*** Sayfa Alıntısı

Monday, May 18, 2009

Herşeyi anlatıyor...



Fotoritim dergisinin Şubat sayısında Sinan Çakmak ile güzel bir röportaj var, bu röportajı benim açımdan güzel kılan ise Sinan Çakmağın "Bir fotoğrafçı için ne önemli olmalıdır, ne öneriyorsunuz? Hele sizin gibi proje üreterek ürünler veren birinin fikri oldukça önemli…" sorusuna verdiği cevap... Üzerinde uzun uzun düşündüğümde hakikaten çok ders çıkarılabilecek bir paragraf olarak gördüğüm bu cevabı sizlerle paylaşmak istiyorum...

Bir fotoğrafçı kendinden önce yapığı işe saygı duymalı. Kendi fotoğrafına kritik bir gözle bakabilmeli, eleştirilmeyi istemeli. Fotoğrafı onun çekmiş olması o fotoğrafın iyi bir iş olması için yeterli bir sebep değil. Herkes tarafından beğenilmeye çalışmamalı, herkesin beğendiği işi yapan kişi çok ortalama bir iş yapıyordur. Fotoğrafçı tutarlı olmalı, yaptığı işte kendi imzasını belli etmeli, ama kendini tekrar etmemeli, fotoğrafının niye iyi olduğunun adı konulamamalı, tek tek fotoğraf çok deşilmemeli. Fotoğrafçı eğer profesyonelse veya fotoğraflarını yayınlatmak istiyorsa asla ve asla bu işi bedava ya da ucuza yapmamalı. Dediğim gibi, yaptığı işe kendinden önce saygı duymalı. Adının bilinmesi kendisi için anlamlı olabilir, ama Türkiye’de fotoğrafçılığı batıranlar (ihtiyacı olmamasına rağmen ucuza dergilerin işlerini gören) arasında sayılmamalı. Amatörlükten gurur duymamalı, amatörlük sadece Türkiye’de pozitif olarak algılanıyor, sonuç ortada…


Sanırım okuduğunuzda ne demek istediğimi anlamışsınızdır... Hmm, ders çıkarılacak başka bir söz de Ansel Adams'dan, o da diyor ki...

******
*** Satırlar

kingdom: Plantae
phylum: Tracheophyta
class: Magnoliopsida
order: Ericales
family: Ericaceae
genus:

******

(Görevin Gerekleri): Yukarıdaki fotoğrafçılık yazısında “Bir fotoğrafçı kendinden önce” sözleriyle başlayan paragrafı, ana bilgilerini koruyarak madde madde kısaltınız.

(Çözüm):
- Fotoğrafçı, yaptığı işe kendinden önce saygı duymalıdır.
- Kendi fotoğrafına eleştirel bir gözle bakabilmeli ve eleştirilmeyi istemelidir. Bir fotoğrafı kendisinin çekmiş olması, o fotoğrafı iyi yapmaya yetmez.
- Herkesin beğenisini kazanmaya çalışmamalıdır, çünkü herkesin beğendiği işi yapan kişi ortalama bir iş çıkarır.
- Tutarlı olmalı ve işinde kendi imzası belli olmalıdır, fakat kendini tekrar etmemelidir.
- Fotoğrafının neden iyi olduğu adlandırılamamalı, tek tek fotoğraflar fazla deşilmemelidir.
- Profesyonelse ya da fotoğraflarını yayınlatmak istiyorsa işini asla bedava veya ucuza yapmamalıdır.
- Adının bilinmesi kendisi için anlamlı olabilir. Ancak ihtiyacı olmadığı hâlde dergilerin işlerini ucuza görerek Türkiye'de fotoğrafçılığı batıranlar arasında sayılmamalıdır.
- Amatörlükten gurur duymamalıdır. Amatörlük yalnızca Türkiye'de olumlu algılanmaktadır ve sonuç ortadadır.